Let’s Just Hope We Accidentally Build God
Kim Jong-un and officers from the North Korean Airforce, Photo: EFE, 2014.
North Korea’s shiny is red,
Uncle Sam’s shiny is blue,
sunshine is sweet,
it burns holes through you
The musical equivalent of shine is noise. Like that weird buzzing sound in your ears which can either come out of nowhere, or be created by sustained exposure to extreme loudness, like when you walk out of a club or a party. I can hear this kind of buzzing in my ears right now as I write this, and in this moment it seems to be coming out of silence itself. Extreme silence is loud. Extremes touch each other and become one another. Extreme loudness becomes silence, extreme light makes one go blind, extreme motion becomes stillness.

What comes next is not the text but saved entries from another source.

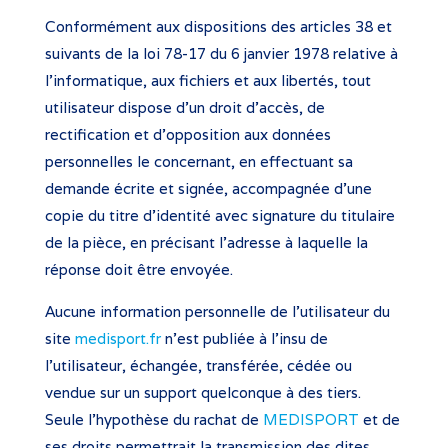
Conformément aux dispositions des articles 38 et
suivants de la loi 78-17 du 6 janvier 1978 relative à
l’informatique, aux fichiers et aux libertés, tout
utilisateur dispose d’un droit d’accès, de
rectification et d’opposition aux données
personnelles le concernant, en effectuant sa
demande écrite et signée, accompagnée d’une
copie du titre d’identité avec signature du titulaire
de la pièce, en précisant l’adresse à laquelle la
réponse doit être envoyée.
Aucune information personnelle de l’utilisateur du
site
medisport.fr
n’est publiée à l’insu de
l’utilisateur, échangée, transférée, cédée ou
vendue sur un support quelconque à des tiers.
Seule l’hypothèse du rachat de
MEDISPORT
et de
ses droits permettrait la transmission des dites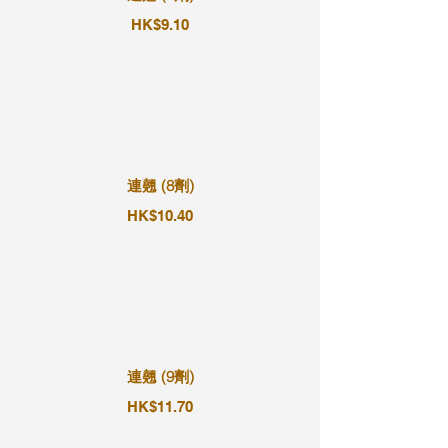
HK$9.10
連翹 (8劑)
HK$10.40
連翹 (9劑)
HK$11.70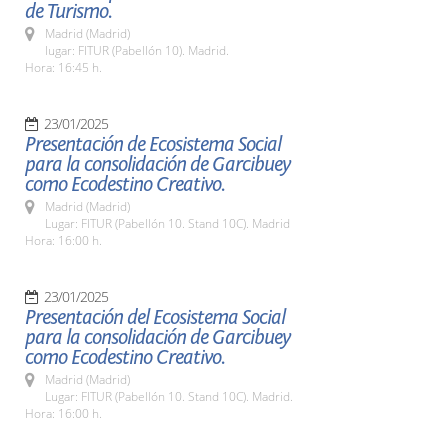
de Turismo.
Madrid (Madrid)
lugar: FITUR (Pabellón 10). Madrid.
Hora: 16:45 h.
23/01/2025
Presentación de Ecosistema Social
para la consolidación de Garcibuey
como Ecodestino Creativo.
Madrid (Madrid)
Lugar: FITUR (Pabellón 10. Stand 10C). Madrid
Hora: 16:00 h.
23/01/2025
Presentación del Ecosistema Social
para la consolidación de Garcibuey
como Ecodestino Creativo.
Madrid (Madrid)
Lugar: FITUR (Pabellón 10. Stand 10C). Madrid.
Hora: 16:00 h.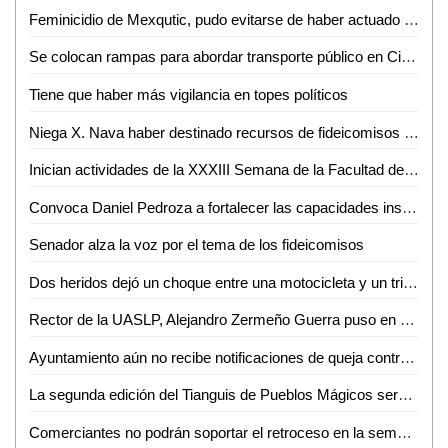
Feminicidio de Mexqutic, pudo evitarse de haber actuado la FGE de SLP a tiempo: Marité Hernández
Se colocan rampas para abordar transporte público en Ciclovía Carranza
Tiene que haber más vigilancia en topes políticos
Niega X. Nava haber destinado recursos de fideicomisos federales para abatir la pandemia en la capital
Inician actividades de la XXXIII Semana de la Facultad de Ciencias Químicas de la UASLP
Convoca Daniel Pedroza a fortalecer las capacidades institucionales y financieras para hacer frente a los desafíos presupuestales
Senador alza la voz por el tema de los fideicomisos
Dos heridos dejó un choque entre una motocicleta y un triciclo
Rector de la UASLP, Alejandro Zermeño Guerra puso en marcha, Primera Jornada Internacional de Ciberseguridad
Ayuntamiento aún no recibe notificaciones de queja contra policías municipales
La segunda edición del Tianguis de Pueblos Mágicos será digital
Comerciantes no podrán soportar el retroceso en la semaforización epidemiológica: IP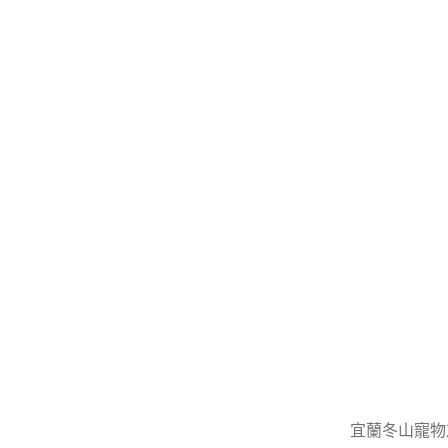
宜蘭冬山寵物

Extreme size anything and there’s a hyperjump into infinity and anything becomes everything and everything becomes anything. Extreme size communism and it becomes capitalism plus everything else above and in between, the shine plus the weird plus the grungy plus the raw. When we are moving beyond the speed of light, we cannot feel the wind blowing on our face. There is nowhere to go, because anywhere is everywhere, and we’re already everywhere anyway.
The angle of your perception determines the every or the any as it shifts from one to the other, stretching the present in all directions at once. This is the extreme present in its state of absolute acceleration. Reminder: don’t let yourself be fooled by the word acceleration, which usually implies movement towards something. Absolute acceleration is in fact absolute stillness, however its stillness lies at its core, like the eye of a hurricane.
People become dizzy and disoriented with this reality because they are so attached to their maps. All of our ideological systems were built as maps and moral compasses to the vision of a future - some where in the future we were supposed to be moving towards, and those maps gave direction and a sense of purpose to entire generations. Politics became a fight about who had the right set of maps with the best instructions on either how to get there or to avoid going there. Contemporary art as a social system and the linear succession of its avantgardes has also been transformed into an aesthetic guide of cultural footprints which claim to lead us toward the “world to come”.
The not so new news is that there is no world to come, for the world has no future. This is the void lurking behind the shiny surface of an art world which still pretends to contain all the world’s futures. Shininess is a distraction from the absence of any future, both in the world of politics and in the world of contemporary art. Systems which were built with the purpose of creating futures now have little purpose left. Keeping up appearances and tightening their grip on power has become the main game.
Maps do not work anymore, not only because there’s nowhere to go but also because our territory has changed. The earth beneath our feet has become a naked singularity and it is pulling us into the next dimension where there is no left nor right, up and down, outside or inside, and while we’re fading into darkness, people are still desperately holding on to the question: where is the future?
They’re stuck inside the illusion of believing that if there is no future, their whole life has been lived in vain. No future means death right now, but death right now is like a supernova: take a dive and you will explode and turn into not only all the world’s futures but into all the universe’s futures at once. All the world’s futures within the extreme present, which is like a black hole - it absorbs every past and every future until it all collapses into atemporality.
Time-space phasing in and out. How much time is in atemporality? How much space is in infinity? The metaphysics of the extreme present is in fact a pataphysics. In 2012 I did an interview with Bruce Sterling about atemporality in which he said something very interesting about metaphysics:
“We human beings never fully conquered metaphysics with ink on paper. Now we’re losing ink on paper. So, why do we still pretend that our expressions about these things are stable, or timeless? They’re no more stable than the artifacts by which we learn about them and promulgate them.”
Our artifacts are our new nature. New versions of ourselves sprout through our multiple platforms, a swirling kaleidoscope of interactive possibilities, of metamorphing, loops and serendipities. Shininess and the void it tries to hide are still a part of our new nature, but we are present. All the world is present. EXTREMELY SO.
Renata Lemos Morais is a Brazilian scholar who lectures in Media and Communication at Deakin University, Melbourne.